» SOURCE MATERIAL:
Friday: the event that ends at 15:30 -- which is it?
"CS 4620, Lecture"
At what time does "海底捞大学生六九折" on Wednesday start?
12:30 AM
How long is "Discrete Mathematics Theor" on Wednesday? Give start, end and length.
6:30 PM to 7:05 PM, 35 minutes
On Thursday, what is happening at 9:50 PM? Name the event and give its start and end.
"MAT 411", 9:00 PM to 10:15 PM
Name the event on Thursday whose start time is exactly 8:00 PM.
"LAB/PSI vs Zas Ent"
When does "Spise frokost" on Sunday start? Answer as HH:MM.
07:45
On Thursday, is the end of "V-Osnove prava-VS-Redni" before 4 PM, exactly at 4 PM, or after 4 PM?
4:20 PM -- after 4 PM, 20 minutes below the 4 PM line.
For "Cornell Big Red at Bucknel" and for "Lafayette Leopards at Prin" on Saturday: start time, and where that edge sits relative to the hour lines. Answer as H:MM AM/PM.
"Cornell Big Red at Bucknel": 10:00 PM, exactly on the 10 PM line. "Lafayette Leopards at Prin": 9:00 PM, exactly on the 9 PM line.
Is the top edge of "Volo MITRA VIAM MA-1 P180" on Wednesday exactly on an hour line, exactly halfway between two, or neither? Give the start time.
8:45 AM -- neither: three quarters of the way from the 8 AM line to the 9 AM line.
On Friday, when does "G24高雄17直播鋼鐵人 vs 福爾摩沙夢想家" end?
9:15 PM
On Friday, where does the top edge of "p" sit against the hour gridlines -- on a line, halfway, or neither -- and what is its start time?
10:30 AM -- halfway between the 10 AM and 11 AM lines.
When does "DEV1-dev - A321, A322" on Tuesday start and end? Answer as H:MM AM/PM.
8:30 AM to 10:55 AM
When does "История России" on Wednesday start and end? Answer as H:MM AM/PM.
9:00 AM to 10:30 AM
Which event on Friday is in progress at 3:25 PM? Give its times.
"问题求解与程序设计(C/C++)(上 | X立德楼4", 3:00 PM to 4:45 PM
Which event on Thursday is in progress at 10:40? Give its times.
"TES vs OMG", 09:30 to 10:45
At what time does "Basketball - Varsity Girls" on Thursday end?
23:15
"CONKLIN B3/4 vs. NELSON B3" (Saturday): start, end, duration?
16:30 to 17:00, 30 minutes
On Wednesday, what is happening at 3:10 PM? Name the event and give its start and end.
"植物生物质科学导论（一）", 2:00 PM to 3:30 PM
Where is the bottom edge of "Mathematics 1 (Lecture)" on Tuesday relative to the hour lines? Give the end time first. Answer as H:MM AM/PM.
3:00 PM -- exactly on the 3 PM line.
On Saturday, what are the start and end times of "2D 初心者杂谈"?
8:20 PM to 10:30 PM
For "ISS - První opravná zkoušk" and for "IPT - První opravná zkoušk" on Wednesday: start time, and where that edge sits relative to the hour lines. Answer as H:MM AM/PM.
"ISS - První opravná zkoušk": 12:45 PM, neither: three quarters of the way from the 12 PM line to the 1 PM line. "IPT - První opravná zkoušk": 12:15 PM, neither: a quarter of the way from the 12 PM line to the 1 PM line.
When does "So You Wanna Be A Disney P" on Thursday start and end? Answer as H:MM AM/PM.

» WHAT THE TASK ASKS: Rewrite all of the rows above as a JSON list of strings with one string per line, omitting any blank lines.

» TASK RESULT:
[
  "Friday: the event that ends at 15:30 -- which is it?",
  "\"CS 4620, Lecture\"",
  "At what time does \"海底捞大学生六九折\" on Wednesday start?",
  "12:30 AM",
  "How long is \"Discrete Mathematics Theor\" on Wednesday? Give start, end and length.",
  "6:30 PM to 7:05 PM, 35 minutes",
  "On Thursday, what is happening at 9:50 PM? Name the event and give its start and end.",
  "\"MAT 411\", 9:00 PM to 10:15 PM",
  "Name the event on Thursday whose start time is exactly 8:00 PM.",
  "\"LAB/PSI vs Zas Ent\"",
  "When does \"Spise frokost\" on Sunday start? Answer as HH:MM.",
  "07:45",
  "On Thursday, is the end of \"V-Osnove prava-VS-Redni\" before 4 PM, exactly at 4 PM, or after 4 PM?",
  "4:20 PM -- after 4 PM, 20 minutes below the 4 PM line.",
  "For \"Cornell Big Red at Bucknel\" and for \"Lafayette Leopards at Prin\" on Saturday: start time, and where that edge sits relative to the hour lines. Answer as H:MM AM/PM.",
  "\"Cornell Big Red at Bucknel\": 10:00 PM, exactly on the 10 PM line. \"Lafayette Leopards at Prin\": 9:00 PM, exactly on the 9 PM line.",
  "Is the top edge of \"Volo MITRA VIAM MA-1 P180\" on Wednesday exactly on an hour line, exactly halfway between two, or neither? Give the start time.",
  "8:45 AM -- neither: three quarters of the way from the 8 AM line to the 9 AM line.",
  "On Friday, when does \"G24高雄17直播鋼鐵人 vs 福爾摩沙夢想家\" end?",
  "9:15 PM",
  "On Friday, where does the top edge of \"p\" sit against the hour gridlines -- on a line, halfway, or neither -- and what is its start time?",
  "10:30 AM -- halfway between the 10 AM and 11 AM lines.",
  "When does \"DEV1-dev - A321, A322\" on Tuesday start and end? Answer as H:MM AM/PM.",
  "8:30 AM to 10:55 AM",
  "When does \"История России\" on Wednesday start and end? Answer as H:MM AM/PM.",
  "9:00 AM to 10:30 AM",
  "Which event on Friday is in progress at 3:25 PM? Give its times.",
  "\"问题求解与程序设计(C/C++)(上 | X立德楼4\", 3:00 PM to 4:45 PM",
  "Which event on Thursday is in progress at 10:40? Give its times.",
  "\"TES vs OMG\", 09:30 to 10:45",
  "At what time does \"Basketball - Varsity Girls\" on Thursday end?",
  "23:15",
  "\"CONKLIN B3/4 vs. NELSON B3\" (Saturday): start, end, duration?",
  "16:30 to 17:00, 30 minutes",
  "On Wednesday, what is happening at 3:10 PM? Name the event and give its start and end.",
  "\"植物生物质科学导论（一）\", 2:00 PM to 3:30 PM",
  "Where is the bottom edge of \"Mathematics 1 (Lecture)\" on Tuesday relative to the hour lines? Give the end time first. Answer as H:MM AM/PM.",
  "3:00 PM -- exactly on the 3 PM line.",
  "On Saturday, what are the start and end times of \"2D 初心者杂谈\"?",
  "8:20 PM to 10:30 PM",
  "For \"ISS - První opravná zkoušk\" and for \"IPT - První opravná zkoušk\" on Wednesday: start time, and where that edge sits relative to the hour lines. Answer as H:MM AM/PM.",
  "\"ISS - První opravná zkoušk\": 12:45 PM, neither: three quarters of the way from the 12 PM line to the 1 PM line. \"IPT - První opravná zkoušk\": 12:15 PM, neither: a quarter of the way from the 12 PM line to the 1 PM line.",
  "When does \"So You Wanna Be A Disney P\" on Thursday start and end? Answer as H:MM AM/PM."
]